Yol yaptı köprü yaptı beğenileri kaptı
Paylaşımlı dünyanın bir diğer getirisi ise oyun dünyasında bıraktığımız uyarı levhalarının bile başka oyuncular tarafından aldığı beğeniler oluyor. Belki de yaptığınız bir jeneratör tam o sırada zor durumda olan birine yardım etti ve kolaylık sağladı bunun karşılığı olarak bizim yaptığımız yapılara beğeni bırakabiliyorlar. Her oyuna çıkıp girdiğiniz de aldığınız beğenilerin bildirim olarak size belirtilmesi sadece kendimize değil başkalarına da yardım etme hissi kesinlikle oynanışa bir derinlik katıyor.
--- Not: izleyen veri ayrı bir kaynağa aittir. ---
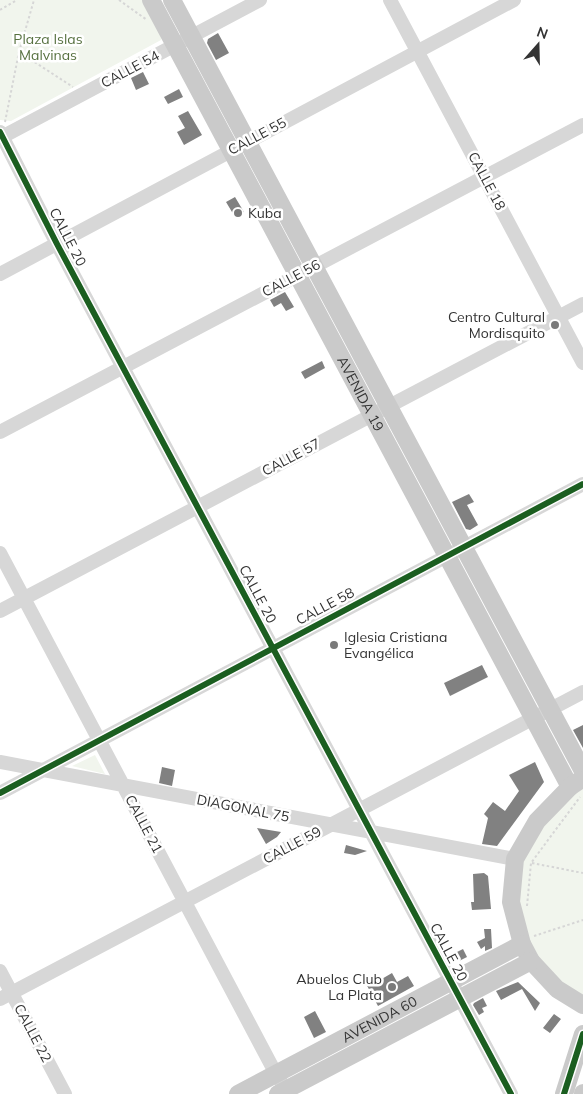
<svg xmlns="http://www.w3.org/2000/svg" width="583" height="1094" font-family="Mulish,sans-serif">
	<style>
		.green { fill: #f1f5ed }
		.building { fill: #818181 }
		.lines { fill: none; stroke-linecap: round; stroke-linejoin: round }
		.path { stroke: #d6d6d6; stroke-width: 2; stroke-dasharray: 2.5 2.5; stroke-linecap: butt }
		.minor { stroke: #d7d7d7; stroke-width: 14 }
		.major { stroke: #cacaca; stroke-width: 18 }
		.cycleway-casing { stroke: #fff; stroke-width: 9 }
		.cycleway { stroke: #1b5e20; stroke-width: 6 }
		.poi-dot { fill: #7a7a7a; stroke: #fff; stroke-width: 2 }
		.labels { text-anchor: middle; stroke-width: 5; stroke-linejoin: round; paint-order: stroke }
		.park-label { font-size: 14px; fill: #56703f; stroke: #fff }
		.street-label { font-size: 14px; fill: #333; stroke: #fff }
		.poi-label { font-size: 14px; fill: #333; stroke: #fff; text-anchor: start }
	</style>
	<rect width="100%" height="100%" fill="#fff"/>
	<path class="green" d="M 0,0 L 147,0 L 164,33 L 161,40 L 11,121 L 0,120 Z
		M 95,755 L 105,774 L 72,766 Z
		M 583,784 L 583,1001 L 533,959 L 522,936 L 515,882 L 534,830 Z"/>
	<path class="building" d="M 218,33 L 229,53 L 216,60 L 207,43 L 208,39 Z
		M 143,72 L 149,84 L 136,90 L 131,78 Z
		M 179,89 L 183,97 L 168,104 L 164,97 Z
		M 188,111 L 202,135 L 184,145 L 177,132 L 185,128 L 178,116 Z
		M 235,197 L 244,212 L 235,217 L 226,202 Z
		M 285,292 L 294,307 L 286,311 L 281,303 L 274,307 L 270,300 Z
		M 322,361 L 325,368 L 305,379 L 301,372 Z
		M 469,494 L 474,502 L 467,505 L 478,525 L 470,530 L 466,529 L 452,502 Z
		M 482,665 L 488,677 L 450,696 L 444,683 Z
		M 583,725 L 583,748 L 573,730 Z
		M 535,762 L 544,782 L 497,846 L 482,844 L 488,818 L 484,814 L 493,802 L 505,811 L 519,791 L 509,775 Z
		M 162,767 L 175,770 L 172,786 L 159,783 Z
		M 257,828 L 281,832 L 277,837 L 266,844 Z
		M 346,845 L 367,851 L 355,855 L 344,853 Z
		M 484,873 L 488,876 L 491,909 L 472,910 L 471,902 L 474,902 L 473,874 Z
		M 484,929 L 491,929 L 492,948 L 485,951 L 485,946 L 481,949 L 477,942 L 485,938 Z
		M 463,949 L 467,957 L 459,961 L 455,953 Z
		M 376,973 L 380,980 L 392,973 L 397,982 L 408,976 L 414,986 L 378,1006 L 364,980 Z
		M 518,982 L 540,1003 L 535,1011 L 522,989 L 501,1000 L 496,991 Z
		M 483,998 L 487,1006 L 482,1008 L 484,1012 L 479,1015 L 473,1005 L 474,1003 Z
		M 315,1011 L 326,1032 L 314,1038 L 304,1017 Z
		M 554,1014 L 561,1019 L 550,1033 L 543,1028 Z"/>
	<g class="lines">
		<path class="path" d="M 119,0 L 147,20
			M 0,10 L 17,0
			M 19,52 L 34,0
			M 5,122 L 19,52 L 73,87
			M 532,863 L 583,873
			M 527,906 L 531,863 L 580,797
			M 534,936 L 583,920"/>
		<path class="minor" d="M 390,0 L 583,363
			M 0,132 L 57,244 L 511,1094
			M 0,138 L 260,0
			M 0,274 L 514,0
			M 0,432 L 583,125
			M 0,553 L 276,1074 L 289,1094
			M 0,611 L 583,304
			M 0,762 L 515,859
			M 0,793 L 583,484
			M 0,971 L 65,1094
			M 0,999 L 583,692"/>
		<g class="major">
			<path id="s1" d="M 151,0 L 570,787"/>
			<path d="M 172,0 L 583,771"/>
			<path d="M 580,780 L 570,787 L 537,821 L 515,859 L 511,902 L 522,944 L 531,961 L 557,989 L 583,1005"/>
			<path id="s2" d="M 238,1094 L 522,944"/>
			<path d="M 278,1094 L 531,961"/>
			<path d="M 564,1094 L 583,1034"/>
			<path d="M 583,1094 L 583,1093"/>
		</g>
		<defs>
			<path id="cycleway" d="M 0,132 L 57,244 L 511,1094
				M 0,793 L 583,484
				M 564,1094 L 583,1034"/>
		</defs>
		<use href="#cycleway" class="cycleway-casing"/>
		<use href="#cycleway" class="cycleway"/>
	</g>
	<g class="poi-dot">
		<circle cx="238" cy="213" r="5"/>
		<circle cx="555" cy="325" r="5"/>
		<circle cx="334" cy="645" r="5"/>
		<circle cx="392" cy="987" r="5"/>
	</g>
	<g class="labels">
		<g class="park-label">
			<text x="48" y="44">Plaza Islas<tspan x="48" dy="16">Malvinas</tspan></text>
		</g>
		<g class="street-label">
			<text transform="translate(130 69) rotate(-28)" y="5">CALLE 54</text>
			<text transform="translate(257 136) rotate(-28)" y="5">CALLE 55</text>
			<text transform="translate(487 181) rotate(62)" y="5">CALLE 18</text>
			<text transform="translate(68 237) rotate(63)" y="5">CALLE 20</text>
			<text transform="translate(291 278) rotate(-28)" y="5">CALLE 56</text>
			<text dy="5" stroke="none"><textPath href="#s1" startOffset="446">AVENIDA 19</textPath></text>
			<text transform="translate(291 457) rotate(-28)" y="5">CALLE 57</text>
			<text transform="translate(258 594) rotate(62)" y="5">CALLE 20</text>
			<text transform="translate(325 606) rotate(-28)" y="5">CALLE 58</text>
			<text transform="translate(243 808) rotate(11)" y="5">DIAGONAL 75</text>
			<text transform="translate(144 824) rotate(62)" y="5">CALLE 21</text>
			<text transform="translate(292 845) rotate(-28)" y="5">CALLE 59</text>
			<text transform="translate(449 952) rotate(62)" y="5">CALLE 20</text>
			<text dy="5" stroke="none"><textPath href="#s2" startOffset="160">AVENIDA 60</textPath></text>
			<text transform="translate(33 1033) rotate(62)" y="5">CALLE 22</text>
		</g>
		<g class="poi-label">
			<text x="248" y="218">Kuba</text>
			<text x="545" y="322" text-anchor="end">Centro Cultural<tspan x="545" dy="16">Mordisquito</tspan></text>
			<text x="344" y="642">Iglesia Cristiana<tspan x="344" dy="16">Evangélica</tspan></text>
			<text x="382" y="984" text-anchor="end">Abuelos Club<tspan x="382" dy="16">La Plata</tspan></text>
		</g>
	</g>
	<g transform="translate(538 45) rotate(20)" stroke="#ffffff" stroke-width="4" paint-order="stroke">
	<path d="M0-4L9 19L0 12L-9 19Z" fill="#333333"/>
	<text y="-8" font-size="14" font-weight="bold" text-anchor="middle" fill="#333333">N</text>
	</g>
</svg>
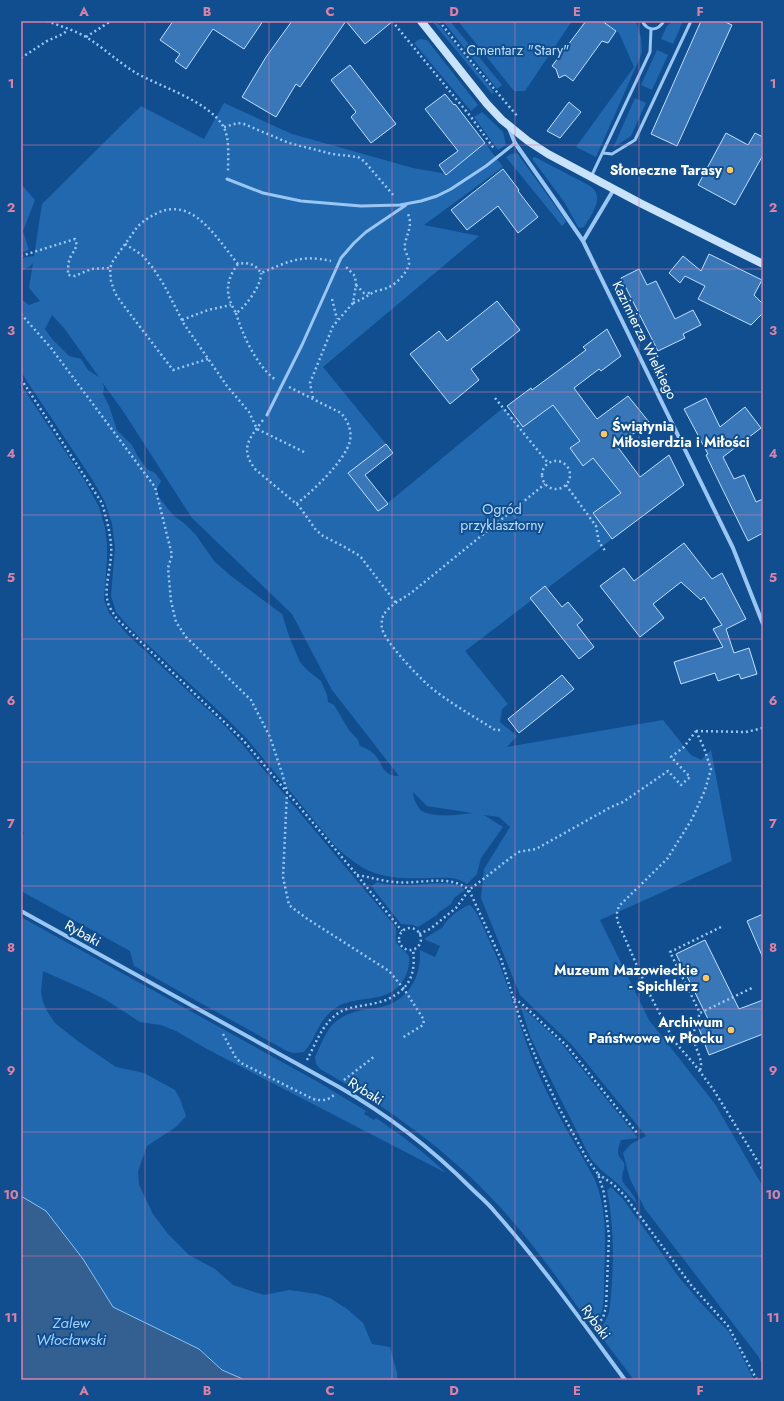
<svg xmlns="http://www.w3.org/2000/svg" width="784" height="1401" font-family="Jost,sans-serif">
  <rect width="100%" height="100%" fill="#104e90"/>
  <path fill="#2268af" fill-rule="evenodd" d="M432,21H436L494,92L492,94Z
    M443,21H450L502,85L497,89Z
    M458,21H572L525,91H514Z
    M603,21H636L641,38L642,53L596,157L576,147L634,67L619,33Z
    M673,21H683L673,44L661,39L667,26Z
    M420,39L427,40L478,105L471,111L414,43Z
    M657,50L668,55L652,90L641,85Z
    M635,98L646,103L631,136L613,148Z
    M224,103L292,134L413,168L447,174L485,143L503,167L424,225L479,236L323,367L386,444L348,473L378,511L503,408L523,427L553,405L580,441L570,448L583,465L593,458L621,493L593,513L612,539L465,651L508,704L502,709L500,722L517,736L507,747L663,720L691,755L701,760L711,750L732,861L600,920L649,1020L715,1104L763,1187V1366L758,1356L645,1209L630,1179L623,1153L631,1144L646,1136L572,1045L520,995L481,898L484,869L510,827L499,817L484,815L503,827L481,858L477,874L467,884C456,876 444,878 431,878C386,879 369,878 335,846L248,740L222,714L129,627L116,612L111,596L115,547L112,524L105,502L92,479L21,372V299L29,305L40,301L29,288L33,263L29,267L21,271V258L34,256L42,204L141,106L204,139ZM52,315L64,328L99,377L88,370L81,359L69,356L52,339L45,329ZM102,382L123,411L192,518L292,614L332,690L399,776C381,776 384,764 374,754C370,750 365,748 360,746L358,740L349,730L334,705L328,702L327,695L321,681L307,670L300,662L290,639L282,614L231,576L214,561L196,535L184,523L174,516L157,495V489L161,481L155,473L147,469L137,455L132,445L117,430L109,406L103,394L104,387ZM413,792L427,806L472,813C459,815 434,818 422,811C419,809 417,805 415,801C414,798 413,796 413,792Z
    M482,112L503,132L506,145L498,150L474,117Z
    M517,153L564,218L566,222L562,226L506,157L511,154Z
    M535,157L590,186C606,197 591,215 584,227L580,228L578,227L565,203L533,160L532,158Z
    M21,184L35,200L23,231L29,250L21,253Z
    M21,385L85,481L99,507L105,528L107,545V559L104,600L109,613L128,635L220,721L242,744L395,926C398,932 394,937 397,943C400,949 407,951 409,957C410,962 408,970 406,975C391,1008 356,992 334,1009C316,1023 317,1038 304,1052L294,1053L287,1051L134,966L130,951L21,891V838L24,833L21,830Z
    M377,882C387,885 397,885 408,885C423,885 454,878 465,890L454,898L451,904L439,912L437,915L418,927L413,925L401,924L374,890L372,886Z
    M470,905C478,911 490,943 495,953C513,996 523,1042 543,1084C558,1117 578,1148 595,1180C608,1212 605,1247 604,1280C604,1290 604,1301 602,1311C601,1315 598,1318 595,1321L591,1322L587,1320C560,1281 532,1242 500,1207C448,1150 387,1107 320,1069L316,1064L315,1057C321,1045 326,1030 335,1022C347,1012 361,1010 376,1008C399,1005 415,989 419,966C420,961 420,955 420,950L435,957L440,946L424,939L443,927C445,920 463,906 470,905Z
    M21,917L318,1082L366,1111L364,1114L374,1120L376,1118C401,1135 424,1152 446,1173L207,1049L176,1031L161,1025L140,1022L106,1000L88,991L43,971L41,992L43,1002L47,1011L55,1023L79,1042L116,1067L144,1073L175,1090L180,1099L186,1116L176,1127L147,1146L138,1171L139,1185L153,1214L168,1234L189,1255L215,1269L233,1285L264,1295L289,1290L317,1294L330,1298L347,1309L363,1323L372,1344L390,1347L397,1373V1380H245L222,1370L199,1349L113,1307L83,1259L46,1211L21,1196Z
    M520,1005L561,1043L638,1138L621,1140C619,1146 616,1152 620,1158C621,1159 623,1161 624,1163C626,1168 620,1175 623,1182C628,1190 634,1193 637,1204L618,1184L600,1169L591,1159L544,1066L530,1036Z
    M611,1187L623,1199L678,1276L701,1303L729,1332L735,1343L754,1380H634L600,1335L599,1331C603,1325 607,1319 609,1312C611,1302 611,1292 612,1281C614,1251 613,1220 607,1190Z"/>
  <path fill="#336090" stroke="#8cc2f6" d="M21,1196L46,1211L83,1259L113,1307L199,1349L222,1370L245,1380H21Z"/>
  <path fill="#3977b9" stroke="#c2dffd" d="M173,21H263L244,49L213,29L186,69L175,61L180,54L160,40Z
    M292,21H346L300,87L296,84L276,117L242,97L266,57Z
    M346,21H393L365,44Z
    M586,21H602L616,31L608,43L602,41L573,81L565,75L559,78L556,69L552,66Z
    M701,21H723L732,25L677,146L651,134Z
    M350,65L396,124L371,143L351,117L356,112L331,80Z
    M445,94L454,105L455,104L485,143L446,175L439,165L458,151L425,109Z
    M569,102L581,112L560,138L547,131Z
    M726,133L748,145L755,133L763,137V155L735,205L698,185Z
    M503,169L519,190L518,191L538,217L518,233L498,206L467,230L451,210Z
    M709,254L762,280L754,295L763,304V313L751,325L698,299L705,286L685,276L680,283L669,273L683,256L701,271Z
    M639,269L647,285L656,281L675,319L693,310L701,325L683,334L685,338L658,351L621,278Z
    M497,301L520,330L471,369L479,380L450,404L410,354L439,331L447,341Z
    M607,329L621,356L601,371L599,369L574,388L597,419L628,396L649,422L617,446L640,477L669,455L684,485L612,539L593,513L621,493L593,458L583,466L570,448L580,441L553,405L523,427L507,406L531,388L532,390L586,350L583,347Z
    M706,398L720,427L745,407L761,428L723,457L734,479L744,475L756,502L763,499V533L748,541L718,480L706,455L708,454L684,409Z
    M386,444L393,453L365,475L388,504L378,511L348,473Z
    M684,543L712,579L722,573L746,619L726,629L734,653L749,648L757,674L741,679L739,674L718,681L715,673L681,684L674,662L723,647L713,629L722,625L704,597L701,600L681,582L653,604L664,618L640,637L600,586L624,568L634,581Z
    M545,586L562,607L568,602L583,620L577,625L594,647L579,659L530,598Z
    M562,675L574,689L519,733L508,719Z
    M763,914V958L747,921Z
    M705,940L739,1009L763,1000V1034L709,1055L698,1026L709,1021L676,954Z"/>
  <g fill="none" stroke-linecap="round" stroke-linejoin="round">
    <path stroke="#9ac6f3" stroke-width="2.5" stroke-dasharray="2 3" stroke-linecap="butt" d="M47,21C60,26 74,30 86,37C104,48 118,62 136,73C161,87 208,101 223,126C230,137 228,158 228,171
      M392,21L471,117L495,150
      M439,21L474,65L518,117
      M86,37L111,21
      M21,58L47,41L63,34L68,30
      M224,127L238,123L244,124L289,143L332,154L358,157L364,161L394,196
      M125,244L142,255L153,268L164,285L184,324L227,386L249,412L257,429L306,453
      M21,256L75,239C79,247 73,251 70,258C68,263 68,269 68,275L75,276L91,269L110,268
      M238,264C225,281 225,295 236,313C246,307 262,284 261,273
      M356,285L364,293H372
      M332,299L337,319
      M353,303C360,300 366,297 372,293C377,290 384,290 389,287C397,283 407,273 409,264C410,257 403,251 405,244C407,233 413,225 408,214
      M236,313C242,334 257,367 276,380
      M21,314L51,348L155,487L172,555L168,568L171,601L176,622L186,637L251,700L270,737L282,773L287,792L283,877L289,905L306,918L389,971L404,989L424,1020L423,1025L402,1038
      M182,320L208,310L231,305
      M208,359L173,370L121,302L115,293L111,281L110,268L113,261L138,226C186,184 210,230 238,264C249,262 255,264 261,273C288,262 300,254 331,261
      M21,379L102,503C106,517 110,531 111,545C113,563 103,587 108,603C110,609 114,614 117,619L243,740L357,875L402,931
      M289,387L341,413C348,421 352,430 350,441C345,461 312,492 296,504
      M313,398L310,383L333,326L353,303L356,285L355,276L346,267
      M495,398L548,463
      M263,420C249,439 239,449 256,470L299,506L316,530L323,536L341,545L360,556L396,603
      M542 475a14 14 0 1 1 28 0a14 14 0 1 1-28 0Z
      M566,485L596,526L599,542L606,552
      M500,730H495C473,716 448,702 428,685C417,675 384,641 382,628C381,624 382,620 383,616C388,606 402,599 411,593L545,484
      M696,731L704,748L711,769L705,790L692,819L667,859L619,906L617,913V920L649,993L674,1041L695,1065L713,1089L763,1170
      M696,731L746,732L763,728
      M357,875C370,877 382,881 394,882C419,885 449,873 469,890L501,959L520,1019L538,1063L558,1106L587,1159L598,1174L604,1193L609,1236L606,1307L603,1318L596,1326
      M721,927L670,952L700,1013L752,988
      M399 939a11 11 0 1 1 22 0a11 11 0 1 1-22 0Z
      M419,934L430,929L456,908L469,890L518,852L536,849L611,807L623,802L668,771L681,785L690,777L671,757L684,747L696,731
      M514,999L521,1003L567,1046L637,1133
      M223,1034L236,1058L241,1063L313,1099C322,1101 328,1101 335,1094
      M307,1060C317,1041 325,1016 347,1009C360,1005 373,1005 386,1000C410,989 416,974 413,949
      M700,1070C704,1060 695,1050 694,1039C693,1030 697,1021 700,1013
      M344,1080L375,1056
      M598,1174L613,1184L625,1196L691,1285L728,1326L757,1380"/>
    <path stroke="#9ac6f3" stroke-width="3" d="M642,21C648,32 658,31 664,21
      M603,153L612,154L635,140L691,21
      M591,177L650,52L651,29
      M227,179L263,193L301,201L361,206L400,205L421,201L437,196L451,189L486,166L515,143
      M267,415L302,345L341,258L354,243L366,232L406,205"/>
    <path stroke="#9ac6f3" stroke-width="4" d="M508,126L515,143L555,200L583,241L733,548L763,624
      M583,241L614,189
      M21,911L339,1087C388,1115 431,1148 471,1188C479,1196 488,1203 495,1212C542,1265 583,1323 625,1380"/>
    <path stroke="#c9e2fd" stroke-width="8" d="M421,21L487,104L502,120L528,141L548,154L640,203L763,264"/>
  </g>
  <path fill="none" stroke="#dd80a5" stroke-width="1" stroke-opacity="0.55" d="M145,21V1380M269,21V1380M392,21V1380M515,21V1380M639,21V1380M21,145H763M21,269H763M21,392H763M21,515H763M21,639H763M21,762H763M21,886H763M21,1009H763M21,1132H763M21,1256H763"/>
  <g fill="#ffc85c" stroke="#104e90" stroke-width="1.5">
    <circle cx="730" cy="170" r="4"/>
    <circle cx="604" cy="434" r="4"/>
    <circle cx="706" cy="978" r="4"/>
    <circle cx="731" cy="1030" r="4"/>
  </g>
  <g text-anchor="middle" stroke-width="4" stroke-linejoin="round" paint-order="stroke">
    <g font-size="14" fill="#c2dffd" stroke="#104e90">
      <text x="518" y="55">Cmentarz "Stary"</text>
      <text x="502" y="514">Ogród<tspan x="502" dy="16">przyklasztorny</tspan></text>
    </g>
    <g font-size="14" font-weight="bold" fill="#fff" stroke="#104e90" text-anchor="end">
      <text x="722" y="175">Słoneczne Tarasy</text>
      <text x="612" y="431" text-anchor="start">Świątynia<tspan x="612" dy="16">Miłosierdzia i Miłości</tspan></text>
      <text x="698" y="975">Muzeum Mazowieckie<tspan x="698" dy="16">- Spichlerz</tspan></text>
      <text x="723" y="1027">Archiwum<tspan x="723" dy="16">Państwowe w Płocku</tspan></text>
    </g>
    <g font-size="14" fill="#fff" stroke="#104e90">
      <text transform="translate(645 340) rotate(64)" y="5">Kazimierza Wielkiego</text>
      <text transform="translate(83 933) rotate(29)" y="5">Rybaki</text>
      <text transform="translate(366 1091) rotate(32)" y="5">Rybaki</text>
      <text transform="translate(596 1322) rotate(54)" y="5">Rybaki</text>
    </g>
    <g font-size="15" font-style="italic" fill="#a6d0fa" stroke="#104e90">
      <text x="71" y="1328">Zalew<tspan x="71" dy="17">Włocławski</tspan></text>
    </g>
  </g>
  <rect width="784" height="1401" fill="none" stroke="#104e90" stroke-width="44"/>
  <rect x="22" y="22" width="740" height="1357" fill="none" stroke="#dd80a5" stroke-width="1.5"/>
  <g font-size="13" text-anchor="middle" font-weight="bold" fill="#dd80a5">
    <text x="84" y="16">A</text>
    <text x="207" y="16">B</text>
    <text x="330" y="16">C</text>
    <text x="454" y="16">D</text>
    <text x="577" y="16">E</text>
    <text x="700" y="16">F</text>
    <text x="11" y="88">1</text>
    <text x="773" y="88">1</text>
    <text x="11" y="212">2</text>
    <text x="773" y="212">2</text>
    <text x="11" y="335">3</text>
    <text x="773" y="335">3</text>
    <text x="11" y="458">4</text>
    <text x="773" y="458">4</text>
    <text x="11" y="582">5</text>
    <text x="773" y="582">5</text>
    <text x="11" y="705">6</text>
    <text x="773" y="705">6</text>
    <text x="11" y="828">7</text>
    <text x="773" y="828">7</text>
    <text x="11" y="952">8</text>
    <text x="773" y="952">8</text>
    <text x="11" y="1075">9</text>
    <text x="773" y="1075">9</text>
    <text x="11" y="1199">10</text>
    <text x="773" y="1199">10</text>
    <text x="11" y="1322">11</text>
    <text x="773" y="1322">11</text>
    <text x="84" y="1395">A</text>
    <text x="207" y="1395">B</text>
    <text x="330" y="1395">C</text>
    <text x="454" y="1395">D</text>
    <text x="577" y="1395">E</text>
    <text x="700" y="1395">F</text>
  </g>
</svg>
Oyundaki en büyük düşmanımız çevresel unsurlar bu unsurları minimuma indirmek için yollar,taşıtlar ve köprüler yapmak büyük önem taşıyor. İlk başta aşması bir saat süren mesafeleri yollar yaparak 2-3 dakika gibi bir seviyeye indirdiğinizi gördüğünüzde oyundan aldığınız tatmin hissi en üst noktalara ulaşıyor.
Bu noktada sizin yaptığınız ve başkalarının bıraktığı yapılar ile her şeyin çok kolaylaşacağını düşünebilirsiniz ama öyle olmuyor çünkü başkalarının yaptığı yapıların hepsi sizin dünyanızda gözükmüyor o noktada bi filtrelemeye gidilmiş ve denge sağlanmış durumda.
Kargolarım için
Taşıdığımız kargoların cinsleri, ağırlıkları ve zaafı olduğu şeyler gibi dikkat edilmesi gereken noktalar var. Bunlar çevresel zorluklarla birleşince her göreve çıkmadan önce bir planlama aşaması yapmamız gerekiyor. Ağırlıklarımızı üzerimize iyi bir biçimde dengeleyip yola çıkmamız lazım. Tabii ki buralar opsiyonel isterseniz kafanıza göre yapabilirsiniz ama emin olun bu işinizi baya bir zorlaştıracak. Bu noktalarda envanter yönetimi önem kazanıyor. Eğer kargonuz çok hassas ise hasar giderici spreyleri yanınıza almalı veya yükseğe tırmanıp, inmeniz gerekiyorsa merdiven ve halatlarınızı bol tutmanız gerekiyor.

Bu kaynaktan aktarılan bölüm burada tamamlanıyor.